At last, about five years ago, I grabbed at a chance to get out – I took a voluntary retrenchment and started freelancing as a writer. That, too, over the years has brought its own frustrations – especially the frustration of not being where I want to be yet. I want to be writing books, not writing articles all day. And that dream is nowhere near coming to pass.
Here’s the thing: I always looked back at those years as wasted years. I felt my job meant nothing to me or to others or even to God. I felt I had no impact on anyone’s life and did a botched up job not only in the work environment (ultimately, everything I worked at failed) but also never did anything I thought God would be interested in (no one got saved, no one cared). But, looking at it through this new lens, not one day was a waste. God saw all the hard work for the company as good works. God is not just interested when we help old grannies cross the road. He sees it all as good works. And he rewards good works.
His rewarding I’ll need to expound on in a further post as this one’s getting a bit long. For now, though, you can see why the Doctrine of Vocation had such an impact when the Reformers saw it.
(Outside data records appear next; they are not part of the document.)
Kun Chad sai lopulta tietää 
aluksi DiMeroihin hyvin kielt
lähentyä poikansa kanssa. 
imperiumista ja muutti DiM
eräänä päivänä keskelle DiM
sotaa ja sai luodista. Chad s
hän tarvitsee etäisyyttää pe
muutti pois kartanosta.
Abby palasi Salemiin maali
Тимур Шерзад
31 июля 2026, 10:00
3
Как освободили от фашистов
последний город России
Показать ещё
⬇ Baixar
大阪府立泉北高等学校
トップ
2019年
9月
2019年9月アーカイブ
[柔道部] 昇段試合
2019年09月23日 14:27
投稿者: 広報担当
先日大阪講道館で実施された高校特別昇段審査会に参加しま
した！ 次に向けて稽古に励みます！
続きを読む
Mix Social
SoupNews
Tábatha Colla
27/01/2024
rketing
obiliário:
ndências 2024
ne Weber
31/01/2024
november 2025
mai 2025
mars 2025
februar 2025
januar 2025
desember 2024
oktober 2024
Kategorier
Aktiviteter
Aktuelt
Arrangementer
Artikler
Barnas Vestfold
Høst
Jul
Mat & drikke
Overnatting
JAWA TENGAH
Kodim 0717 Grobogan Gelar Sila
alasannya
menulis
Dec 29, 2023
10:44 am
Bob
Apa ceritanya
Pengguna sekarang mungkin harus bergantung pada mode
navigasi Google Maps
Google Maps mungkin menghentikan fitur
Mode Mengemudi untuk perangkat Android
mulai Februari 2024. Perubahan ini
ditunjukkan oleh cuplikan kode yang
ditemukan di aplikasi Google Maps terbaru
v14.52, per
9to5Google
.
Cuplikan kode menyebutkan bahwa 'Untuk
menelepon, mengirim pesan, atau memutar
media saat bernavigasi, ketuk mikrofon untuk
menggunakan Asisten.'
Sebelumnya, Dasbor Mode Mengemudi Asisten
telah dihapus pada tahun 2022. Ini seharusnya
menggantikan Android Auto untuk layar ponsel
None of our work done is in vain. In fact, the idle rich are the ones who, despite living the ‘good life’, are going to be in trouble sooner or later. Jesus said that many who are first will be last, and many who are last will be first (Matt 19:30). The guy who collects the rubbish, who works harder than the rich man who lives off an inheritance, will collect a far larger reward either in this life or the life to come. The rubbish collector doesn’t need to have a zillion people ‘come to Christ’ or stop slavery or create some new technology for God to count his work as good. He may die in obscurity to us, but never to God.
Suddenly, everything carries meaning as everything is counted as love towards my neighbour. That’s liberating. Motivating. And inspiring.